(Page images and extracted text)
+--
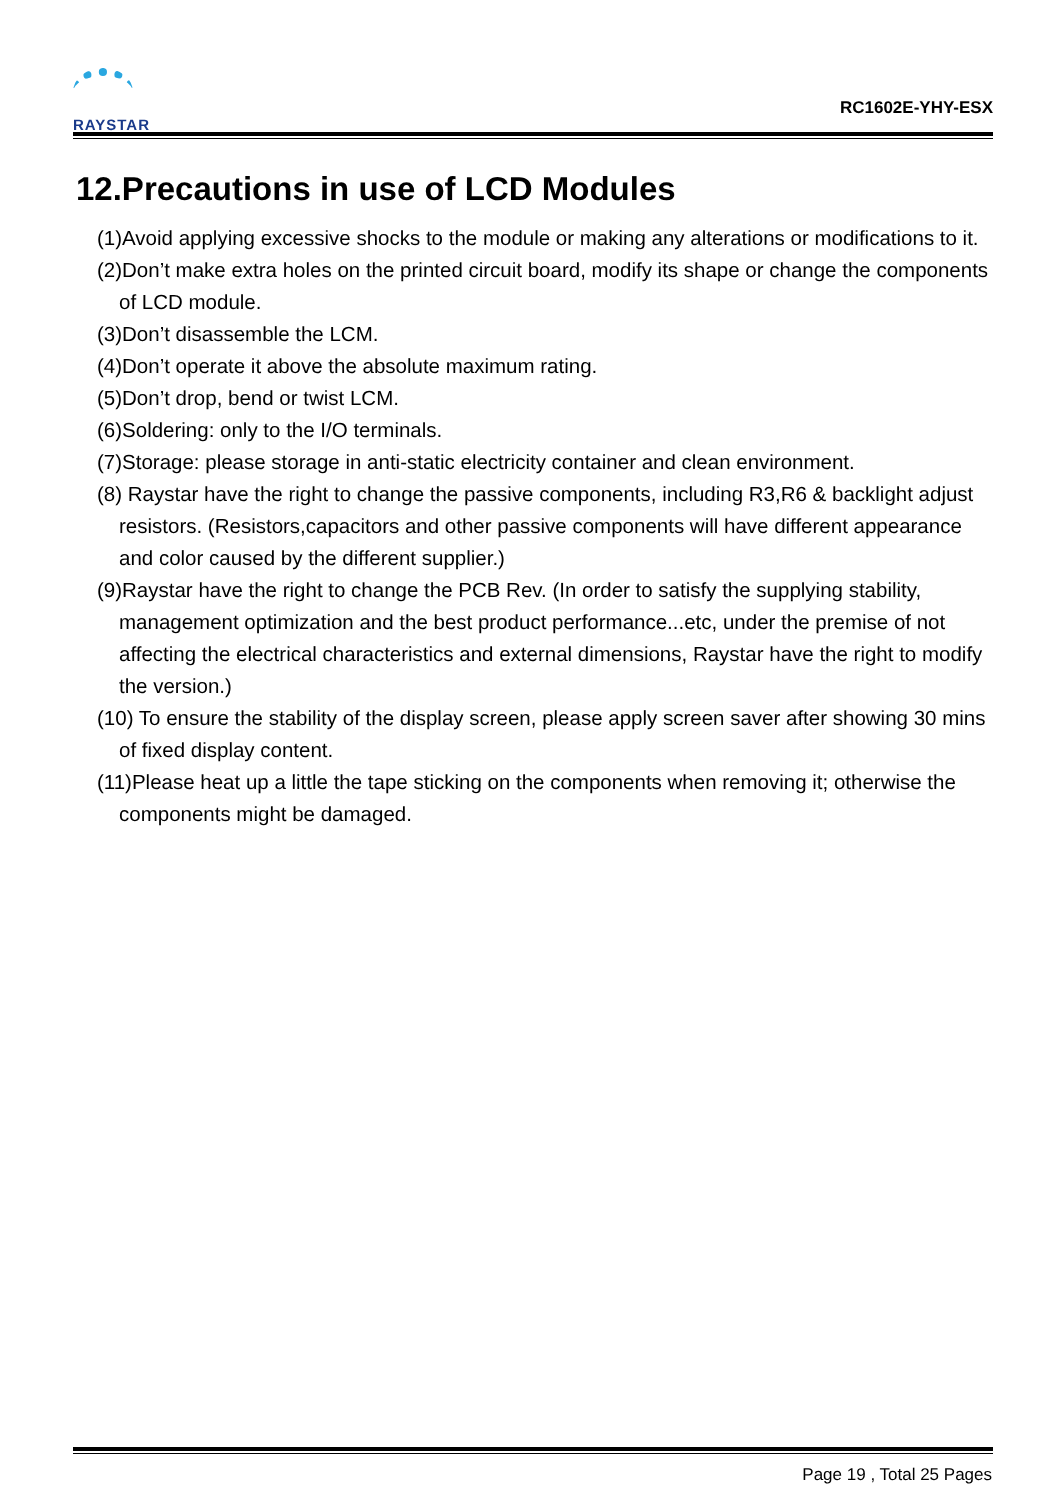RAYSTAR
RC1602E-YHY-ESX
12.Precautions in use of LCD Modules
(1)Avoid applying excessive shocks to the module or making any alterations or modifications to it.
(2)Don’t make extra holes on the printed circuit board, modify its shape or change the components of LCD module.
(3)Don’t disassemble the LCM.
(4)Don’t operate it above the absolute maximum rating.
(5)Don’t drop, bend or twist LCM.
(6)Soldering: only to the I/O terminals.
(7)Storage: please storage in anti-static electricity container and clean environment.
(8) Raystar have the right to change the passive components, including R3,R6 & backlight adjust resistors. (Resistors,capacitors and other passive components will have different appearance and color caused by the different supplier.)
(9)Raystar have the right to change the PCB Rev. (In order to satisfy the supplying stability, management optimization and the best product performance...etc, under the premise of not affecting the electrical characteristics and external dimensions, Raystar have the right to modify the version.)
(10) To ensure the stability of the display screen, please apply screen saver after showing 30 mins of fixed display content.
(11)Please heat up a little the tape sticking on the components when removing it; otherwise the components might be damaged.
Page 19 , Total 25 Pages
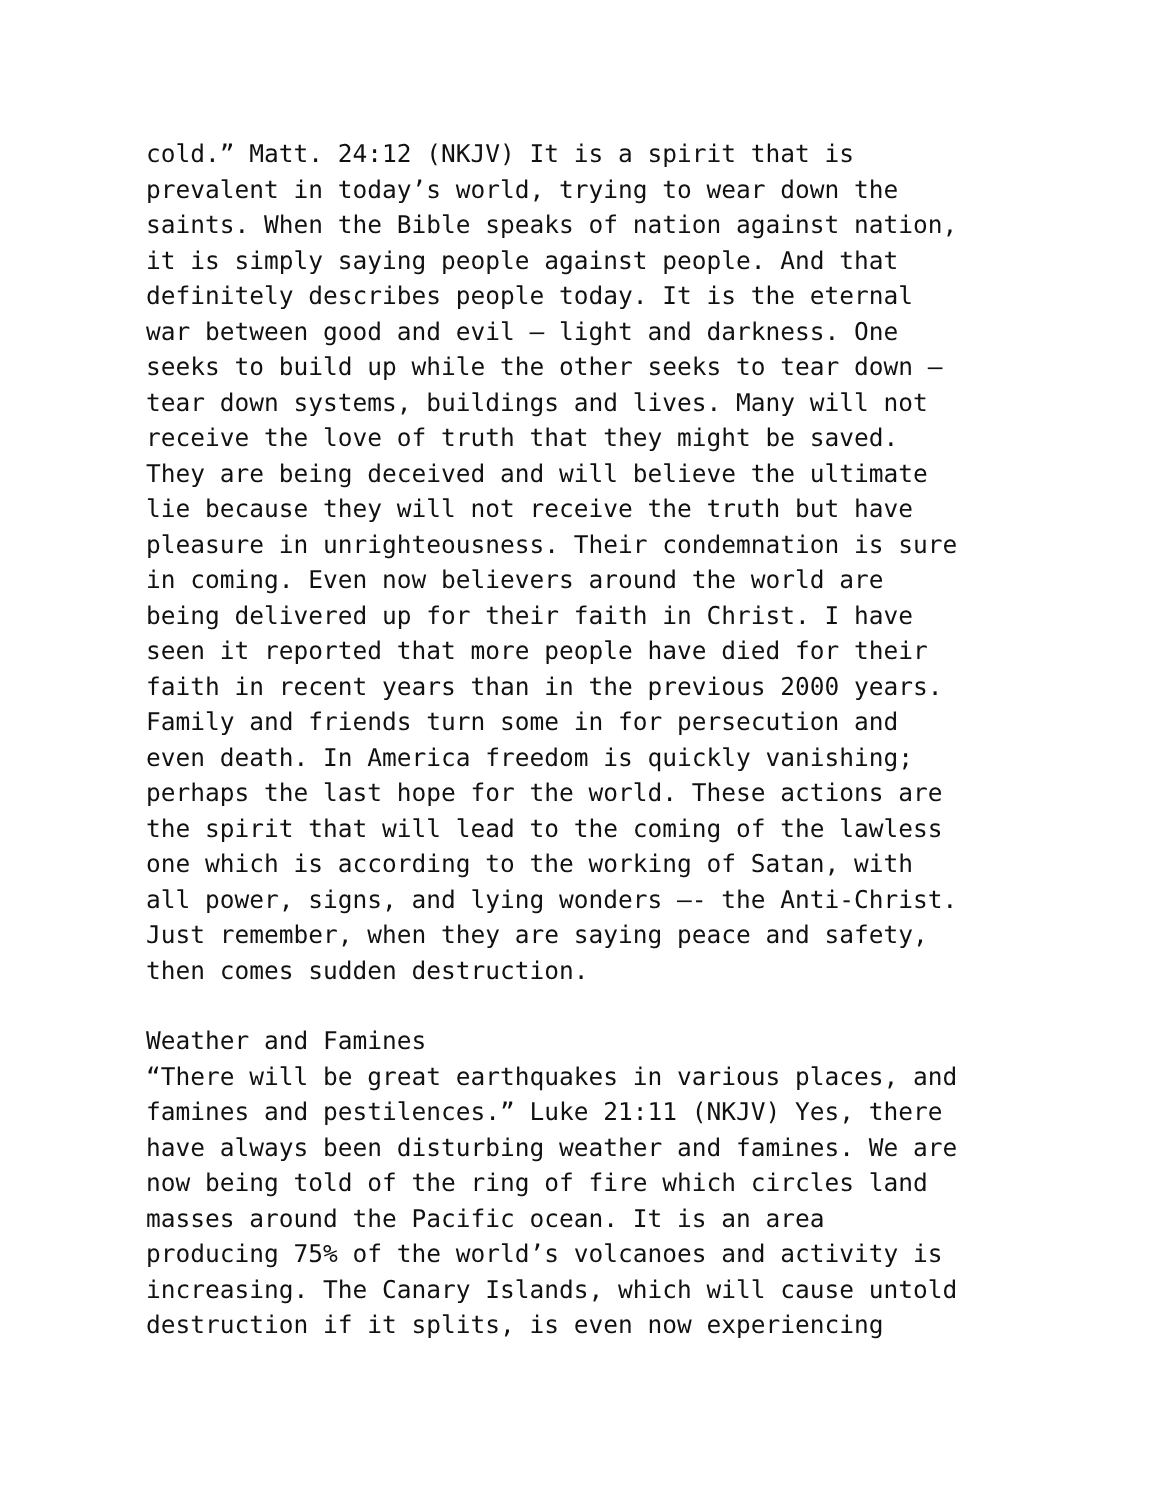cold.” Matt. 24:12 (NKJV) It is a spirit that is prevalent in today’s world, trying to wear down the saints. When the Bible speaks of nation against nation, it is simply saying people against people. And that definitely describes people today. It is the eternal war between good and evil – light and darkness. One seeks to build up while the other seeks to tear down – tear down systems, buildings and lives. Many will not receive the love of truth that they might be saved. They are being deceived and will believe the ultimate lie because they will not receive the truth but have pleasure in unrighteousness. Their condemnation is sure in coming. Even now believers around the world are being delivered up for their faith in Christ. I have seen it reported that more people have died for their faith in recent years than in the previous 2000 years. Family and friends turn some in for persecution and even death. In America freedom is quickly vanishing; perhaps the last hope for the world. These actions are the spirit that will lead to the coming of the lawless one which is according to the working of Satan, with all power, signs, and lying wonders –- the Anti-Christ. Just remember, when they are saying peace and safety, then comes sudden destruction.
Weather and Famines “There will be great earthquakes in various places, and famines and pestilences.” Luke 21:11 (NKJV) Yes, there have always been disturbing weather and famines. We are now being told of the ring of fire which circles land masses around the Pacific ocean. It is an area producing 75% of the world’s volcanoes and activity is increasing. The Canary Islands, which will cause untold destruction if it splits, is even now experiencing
+--
--- PROBLEM TO SOLVE ---
In the entries above, please find the line with "(7)Storage: please storage" and the line with "(10) To ensure", then write out exactly those two lines and every line between them, and nothing more.

--- YOUR SOLUTION ---
(7)Storage: please storage in anti-static electricity container and clean environment.
(8) Raystar have the right to change the passive components, including R3,R6 & backlight adjust resistors. (Resistors,capacitors and other passive components will have different appearance and color caused by the different supplier.)
(9)Raystar have the right to change the PCB Rev. (In order to satisfy the supplying stability, management optimization and the best product performance...etc, under the premise of not affecting the electrical characteristics and external dimensions, Raystar have the right to modify the version.)
(10) To ensure the stability of the display screen, please apply screen saver after showing 30 mins of fixed display content.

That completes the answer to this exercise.